Menariknya, kuliner Oblog merupakan produk pertukaran budaya antara pengaruh Melayu, Cina, Arab, dan India. Selain dari penggunaan rempah-rempah seperti kunyit, jahe, serai dan lengkuas, teknik memasak dengan cara ungkeb merupakan teknik tradisional Melayu. Teknik ini menghasilkan cita rasa yang khas karena aroma rempah-rempahnya meresap dalam daging.
Sementara pengaruh Cina tampak pada penggunaan kecap sehingga memberikan cita rasa manis dan gurih pada kuliner Oblog. Penggunaan beberapa rempah seperti lada hitam dan ketumbar yang kuat dalam Oblog juga bisa jadi merupakan pengaruh dari masakan Arab. Masakan Arab dikenal dengan cita rasanya yang kaya dan penggunaan rempah-rempah yang berlimpah. Demikian pula perpaduan rempah-rempah yang kaya dan penggunaan santan sehingga menghasilkan cita rasa mirip kari pada oblog.
Uniknya, istilah “Oblog” dianggap sebagai onomatope. Ini berasal dari peniruan suara yang dibuat saat panci ditutup rapat selama memasak, sehingga menghasilkan suara “blok-blok-blok” saat cairan mendidih.
Muasalnya, Oblog dibuat dengan bahan utama ayam kampung. Namun, seiring meningkatnya permintaan ayam rebus pada tahun 1960-an dan 70-an, orang-orang mulai bereksperimen dengan bebek. Namun jangan salah sobat senibudayabetawi.com, Oblog berbahan dasar bebek ini menjadi populer, dan segera menjadi versi yang disukai.
Mengutip Dinas Pariwisata dan Ekonomi Kreatif (Disparekraf) Jakarta Utara, Oblog merupakan kuliner khas yang berasal dari Jakarta Utara dan sebagian Jakarta Timur.

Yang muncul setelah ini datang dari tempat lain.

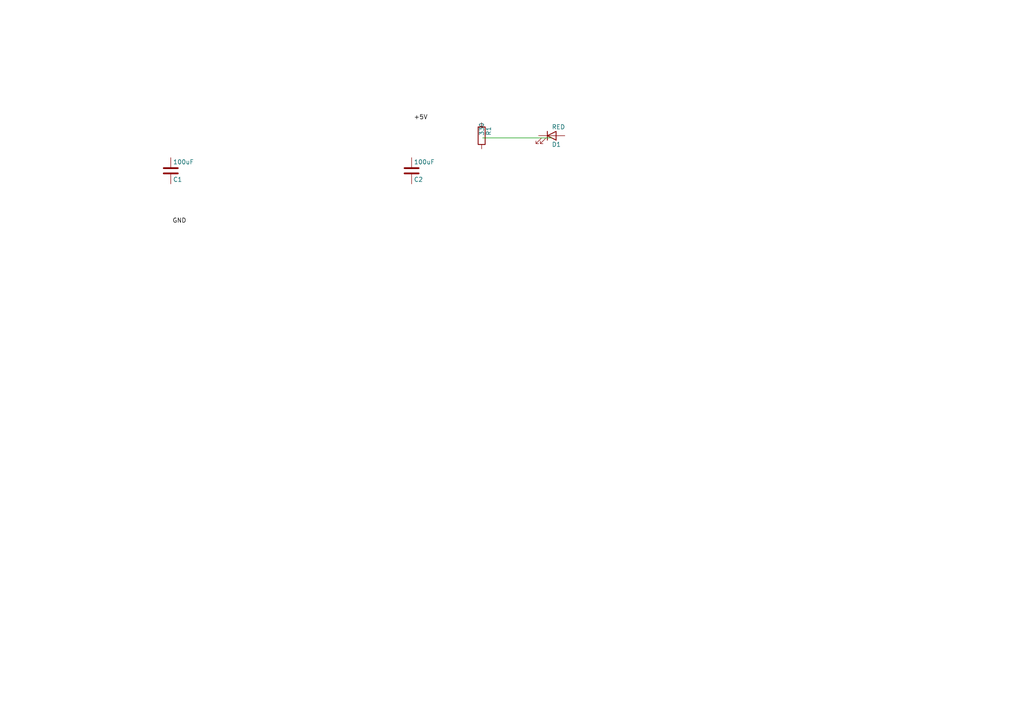
<source format=kicad_sch>
(kicad_sch
	(version 20250114)
	(generator "eeschema")
	(generator_version "9.0")
	(uuid "88999978-ee26-4c0e-96d2-7fe4aaaf1ce4")
	(paper "A4")
	(title_block
		(title "test-kicad-schematic")
	)
	
	(symbol
		(lib_id "Device:C")
		(at 49.53 49.53 0)
		(unit 1)
		(exclude_from_sim no)
		(in_bom yes)
		(on_board yes)
		(dnp no)
		(fields_autoplaced no)
		(uuid "6108c9d7-152e-43c9-afcd-640277754029")
		(property "Reference" "C1"
			(at 50.165 52.07 0.0000)
			(effects
				(font
					(size 1.27 1.27)
				)
				(justify left)
			)
		)
		(property "Value" "100uF"
			(at 50.165 46.99 0.0000)
			(effects
				(font
					(size 1.27 1.27)
				)
				(justify left)
			)
		)
		(property "Footprint" "Capacitor_SMD:C_0805_2012Metric"
			(at 50.4952 45.72 0.0000)
			(effects
				(font
					(size 1.27 1.27)
				)
				(hide yes)
			)
		)
		(pin "1"
			(uuid "c057d4bc-404e-4352-aa70-f121088a79e5")
		)
		(pin "2"
			(uuid "6c7de238-940b-4465-98b3-e5ad711ae840")
		)
		(instances
			(project "test-kicad-schematic"
				(path "/88999978-ee26-4c0e-96d2-7fe4aaaf1ce4"
					(reference "C1")
					(unit 1)
				)
			)
		)
	)
	(symbol
		(lib_id "Device:C")
		(at 119.38 49.53 0)
		(unit 1)
		(exclude_from_sim no)
		(in_bom yes)
		(on_board yes)
		(dnp no)
		(fields_autoplaced no)
		(uuid "d405da2d-3d54-4857-9dea-02743043fbd8")
		(property "Reference" "C2"
			(at 120.015 52.07 0.0000)
			(effects
				(font
					(size 1.27 1.27)
				)
				(justify left)
			)
		)
		(property "Value" "100uF"
			(at 120.015 46.99 0.0000)
			(effects
				(font
					(size 1.27 1.27)
				)
				(justify left)
			)
		)
		(property "Footprint" "Capacitor_SMD:C_0805_2012Metric"
			(at 120.3452 45.72 0.0000)
			(effects
				(font
					(size 1.27 1.27)
				)
				(hide yes)
			)
		)
		(pin "1"
			(uuid "59cc700a-82fb-4607-9252-271925f65571")
		)
		(pin "2"
			(uuid "e53966df-c1c2-4fc7-b4f8-480c3cbd0e57")
		)
		(instances
			(project "test-kicad-schematic"
				(path "/88999978-ee26-4c0e-96d2-7fe4aaaf1ce4"
					(reference "C2")
					(unit 1)
				)
			)
		)
	)
	(symbol
		(lib_id "Device:R")
		(at 139.7 39.37 0)
		(unit 1)
		(exclude_from_sim no)
		(in_bom yes)
		(on_board yes)
		(dnp no)
		(fields_autoplaced no)
		(uuid "09512c9e-67cc-42b9-8f6c-9ba94ed46671")
		(property "Reference" "R1"
			(at 141.732 39.37 90)
			(effects
				(font
					(size 1.27 1.27)
				)
				(justify left)
			)
		)
		(property "Value" "330"
			(at 139.7 39.37 90)
			(effects
				(font
					(size 1.27 1.27)
				)
				(justify left)
			)
		)
		(property "Footprint" "Resistor_SMD:R_0805_2012Metric"
			(at 137.922 39.37 90)
			(effects
				(font
					(size 1.27 1.27)
				)
				(hide yes)
			)
		)
		(pin "1"
			(uuid "dfda1496-494f-498b-8ee6-3ec15e4cc830")
		)
		(pin "2"
			(uuid "f353f472-4204-4c5a-bf5d-40f431b7b997")
		)
		(instances
			(project "test-kicad-schematic"
				(path "/88999978-ee26-4c0e-96d2-7fe4aaaf1ce4"
					(reference "R1")
					(unit 1)
				)
			)
		)
	)
	(symbol
		(lib_id "Device:LED")
		(at 160.02 39.37 0)
		(unit 1)
		(exclude_from_sim no)
		(in_bom yes)
		(on_board yes)
		(dnp no)
		(fields_autoplaced no)
		(uuid "c490c7c6-a8bf-4e76-825f-db19c2090673")
		(property "Reference" "D1"
			(at 160.02 41.91 0.0000)
			(effects
				(font
					(size 1.27 1.27)
				)
				(justify left)
			)
		)
		(property "Value" "RED"
			(at 160.02 36.83 0.0000)
			(effects
				(font
					(size 1.27 1.27)
				)
				(justify left)
			)
		)
		(property "Footprint" "LED_SMD:LED_0805_2012Metric"
			(at 160.02 39.37 0.0000)
			(effects
				(font
					(size 1.27 1.27)
				)
				(hide yes)
			)
		)
		(pin "1"
			(uuid "9e5c8aaa-5dd2-4a6a-b1e4-3bda06568e0c")
		)
		(pin "2"
			(uuid "061c5ec0-4b65-40c1-b281-5615b0081de7")
		)
		(instances
			(project "test-kicad-schematic"
				(path "/88999978-ee26-4c0e-96d2-7fe4aaaf1ce4"
					(reference "D1")
					(unit 1)
				)
			)
		)
	)
	(wire
		(pts
			(xy 140 40) (xy 160 40)
		)
		(stroke
			(width 0)
			(type default)
		)
		(uuid "1c53fbdd-e4e5-4ae8-b6f3-daee12c58ac6")
	)
	(label "+5V"
		(at 120 35 0.0000)
		(effects
			(font
				(size 1.27 1.27)
			)
			(justify left bottom)
		)
		(uuid "dd394564-67c5-49af-9b11-8a8cdcdbe626")
	)
	(label "GND"
		(at 50 65 0.0000)
		(effects
			(font
				(size 1.27 1.27)
			)
			(justify left bottom)
		)
		(uuid "972164ab-7e65-4ff0-bffa-16ae8a4a36b6")
	)
	(sheet_instances
		(path "/"
			(page "1")
		)
	)
	(embedded_fonts no)
)

</source>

Pada tahun 1960 sampai 1980-an, Bebek Oblok jadi sajian yang ada di acara-acara kebudayaan Betawi. Namun, Oblog telah berjuang untuk mempertahankan popularitasnya. Hidangan ini dulunya merupakan pemandangan umum di warung kaki lima, tetapi seiring dengan modernisasi Jakarta, cita rasa kulinernya pun ikut berubah.